It would , therefore, be necessary to see whether the respondent has committed misconduct by demanding illegal gratification. The fallen standard in morality and rectitude in the general public finds its transmission into the judiciary as well. Since the respondent was a probationer , he was more prone to tread the path of corrupt practice of demanding illegal gratification to do judicial work, namely, to grant or refuse to grant and order of injunction in the suit. The tendency to corrupt activity is more serious and deleterious than actual catch of a corrupt judicial officer while demanding and accepting illegal gratification. Therefore, if the evidence adduced during the departmental enquiry proves the proclivity of corrupt conduct on the part of there judicial officer and enquiry into his conduct is fair and germane, the imposition of punishment should be appropriate to the magnitude of the misconduct. The question, therefore, is whether there respondent has committed misconduct?

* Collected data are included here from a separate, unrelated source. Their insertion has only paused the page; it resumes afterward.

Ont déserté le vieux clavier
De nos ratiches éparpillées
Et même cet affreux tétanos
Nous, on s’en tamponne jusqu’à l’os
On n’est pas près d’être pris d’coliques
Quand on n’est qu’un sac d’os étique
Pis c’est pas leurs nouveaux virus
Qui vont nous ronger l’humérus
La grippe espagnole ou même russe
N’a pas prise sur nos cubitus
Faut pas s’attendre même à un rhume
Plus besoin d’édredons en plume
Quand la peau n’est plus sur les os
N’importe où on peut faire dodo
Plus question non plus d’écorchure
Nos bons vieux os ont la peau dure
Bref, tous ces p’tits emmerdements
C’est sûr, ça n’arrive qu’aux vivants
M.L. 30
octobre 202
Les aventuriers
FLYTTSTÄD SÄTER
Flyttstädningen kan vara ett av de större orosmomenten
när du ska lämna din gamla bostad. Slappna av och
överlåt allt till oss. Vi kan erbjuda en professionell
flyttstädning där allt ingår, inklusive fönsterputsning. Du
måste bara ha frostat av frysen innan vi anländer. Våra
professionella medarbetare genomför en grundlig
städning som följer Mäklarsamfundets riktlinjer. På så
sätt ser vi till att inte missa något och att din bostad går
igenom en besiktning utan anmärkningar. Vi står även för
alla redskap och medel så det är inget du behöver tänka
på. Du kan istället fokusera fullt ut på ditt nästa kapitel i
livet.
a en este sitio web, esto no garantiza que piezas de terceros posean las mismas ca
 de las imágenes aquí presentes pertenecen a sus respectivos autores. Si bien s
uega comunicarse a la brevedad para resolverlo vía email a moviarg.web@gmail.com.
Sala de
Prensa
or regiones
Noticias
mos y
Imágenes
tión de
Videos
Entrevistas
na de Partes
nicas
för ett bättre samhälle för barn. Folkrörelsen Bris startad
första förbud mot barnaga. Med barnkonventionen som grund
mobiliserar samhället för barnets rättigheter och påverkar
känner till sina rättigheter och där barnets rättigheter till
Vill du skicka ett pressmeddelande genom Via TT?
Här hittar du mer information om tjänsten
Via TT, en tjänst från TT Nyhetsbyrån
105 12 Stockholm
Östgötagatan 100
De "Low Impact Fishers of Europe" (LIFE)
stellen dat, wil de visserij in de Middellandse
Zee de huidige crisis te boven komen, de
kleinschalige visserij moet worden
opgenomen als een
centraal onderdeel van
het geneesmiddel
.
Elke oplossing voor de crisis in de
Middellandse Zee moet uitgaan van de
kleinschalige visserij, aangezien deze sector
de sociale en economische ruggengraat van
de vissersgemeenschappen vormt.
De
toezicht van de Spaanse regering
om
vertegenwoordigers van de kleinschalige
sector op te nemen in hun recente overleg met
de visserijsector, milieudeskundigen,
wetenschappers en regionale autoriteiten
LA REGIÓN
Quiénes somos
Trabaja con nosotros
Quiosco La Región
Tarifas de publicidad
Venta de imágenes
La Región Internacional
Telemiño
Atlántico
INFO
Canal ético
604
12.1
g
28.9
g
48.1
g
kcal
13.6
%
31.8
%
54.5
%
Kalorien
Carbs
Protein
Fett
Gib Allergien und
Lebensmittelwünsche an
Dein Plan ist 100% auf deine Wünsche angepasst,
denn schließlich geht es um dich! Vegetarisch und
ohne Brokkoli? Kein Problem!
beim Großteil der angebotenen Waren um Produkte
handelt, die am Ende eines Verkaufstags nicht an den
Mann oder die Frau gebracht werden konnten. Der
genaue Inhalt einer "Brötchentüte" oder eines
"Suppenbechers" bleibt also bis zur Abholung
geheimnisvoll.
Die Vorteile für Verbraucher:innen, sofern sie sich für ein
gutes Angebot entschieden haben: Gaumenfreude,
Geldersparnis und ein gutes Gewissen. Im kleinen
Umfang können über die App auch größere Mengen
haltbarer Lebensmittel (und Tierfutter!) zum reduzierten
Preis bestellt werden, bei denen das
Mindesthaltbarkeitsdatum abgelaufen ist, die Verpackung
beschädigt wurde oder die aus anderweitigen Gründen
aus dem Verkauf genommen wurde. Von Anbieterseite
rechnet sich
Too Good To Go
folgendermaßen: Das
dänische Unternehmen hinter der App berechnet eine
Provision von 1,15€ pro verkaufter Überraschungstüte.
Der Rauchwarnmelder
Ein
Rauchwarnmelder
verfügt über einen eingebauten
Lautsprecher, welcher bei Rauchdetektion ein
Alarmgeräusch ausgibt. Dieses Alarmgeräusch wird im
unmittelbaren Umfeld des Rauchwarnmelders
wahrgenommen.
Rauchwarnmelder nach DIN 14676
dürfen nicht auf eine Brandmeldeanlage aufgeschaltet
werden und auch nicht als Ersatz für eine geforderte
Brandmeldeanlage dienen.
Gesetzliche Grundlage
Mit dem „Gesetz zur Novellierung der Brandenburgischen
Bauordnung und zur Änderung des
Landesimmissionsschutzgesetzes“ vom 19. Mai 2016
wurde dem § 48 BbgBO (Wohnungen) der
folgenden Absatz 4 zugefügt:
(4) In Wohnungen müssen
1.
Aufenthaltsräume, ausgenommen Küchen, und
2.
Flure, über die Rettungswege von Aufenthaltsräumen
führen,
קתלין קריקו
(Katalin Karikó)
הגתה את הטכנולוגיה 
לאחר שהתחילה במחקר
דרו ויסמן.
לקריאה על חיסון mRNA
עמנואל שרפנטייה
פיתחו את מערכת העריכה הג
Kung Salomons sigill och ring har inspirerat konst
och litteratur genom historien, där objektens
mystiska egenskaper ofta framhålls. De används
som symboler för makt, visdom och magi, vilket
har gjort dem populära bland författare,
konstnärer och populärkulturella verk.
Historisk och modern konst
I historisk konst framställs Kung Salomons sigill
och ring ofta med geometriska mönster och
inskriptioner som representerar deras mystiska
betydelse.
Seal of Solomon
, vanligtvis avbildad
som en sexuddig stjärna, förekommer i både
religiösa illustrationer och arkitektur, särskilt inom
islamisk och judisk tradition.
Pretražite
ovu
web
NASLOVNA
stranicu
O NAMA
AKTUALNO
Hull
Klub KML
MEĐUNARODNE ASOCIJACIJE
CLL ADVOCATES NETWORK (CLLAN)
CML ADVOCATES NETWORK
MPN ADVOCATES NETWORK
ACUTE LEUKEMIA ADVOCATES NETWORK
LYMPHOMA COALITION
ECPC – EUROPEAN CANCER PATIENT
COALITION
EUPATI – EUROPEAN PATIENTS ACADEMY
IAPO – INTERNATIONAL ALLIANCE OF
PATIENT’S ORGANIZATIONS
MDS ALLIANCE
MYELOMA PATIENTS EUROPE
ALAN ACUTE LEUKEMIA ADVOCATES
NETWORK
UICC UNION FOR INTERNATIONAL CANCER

It is seen that at the inception the advocate of the plaintiff had not alleged that the respondent had demanded illegal gratification for rendering judgment in favor of his client to grant ad interim injunction. Indisputably, the advocate had no axe to grind against the delinquent officer nor could he gain from any unfair advantage. In the absence of any demand of illegal gratification, a different view might be possible. Yet, it being in the realm of appreciation of evidence, this court cannot embark upon appreciation of evidence and reach its own conclusion on the sufficiency of evidence or on the correctness of the conclusion which is based on same evidence. Apart from this, during cross-examination, the omission was put to the advocate and he explained the reasons for the omission, i.e., he was not interested to have the respondent punished and was not interested to have the respondent punished and was interested only in early orders. That explanation was accepted by the Enquiry officer and he gave reasons in support thereof. the High Court also examination this contention an d accepted the explanation. Under these circumstances, being in the realm of appreciate evidence, this court cannot by itself, appreciate evidence, and reach a conclusion different from that of the Disciplinary Authority. Allegation of bias also is not warranted on the facts. When we asked the counsel whether any allegation of bias was made at the inception of the enquiry against the Enquiry officer, he candidly admitted that no such allegations were made. The allegations came to be made for the first time in the reply to the show cause notice issued by the High court. It would , therefore, be obvious that it is an afterthought attempt to get over the report of the Enquiry officer. The charges were framed by the High Court and communicated to the Enquiry officer. In the enquiry report, he merely posed questions that arose for decision, in a manner different from the wording used in the charges but it is a way of expression in considering the issue. It is not a sign to show that the enquiry officer was biased or that he was prejudiced against the respondent. Thus we hold that the charge No.1 stands established from the evidence on record. In that view of the matter, it is not necessary go into other charges.

The appeal is accordingly allowed. the order of respondent’s dismissal stands confirmed and the writ petition stands dismissed. No costs.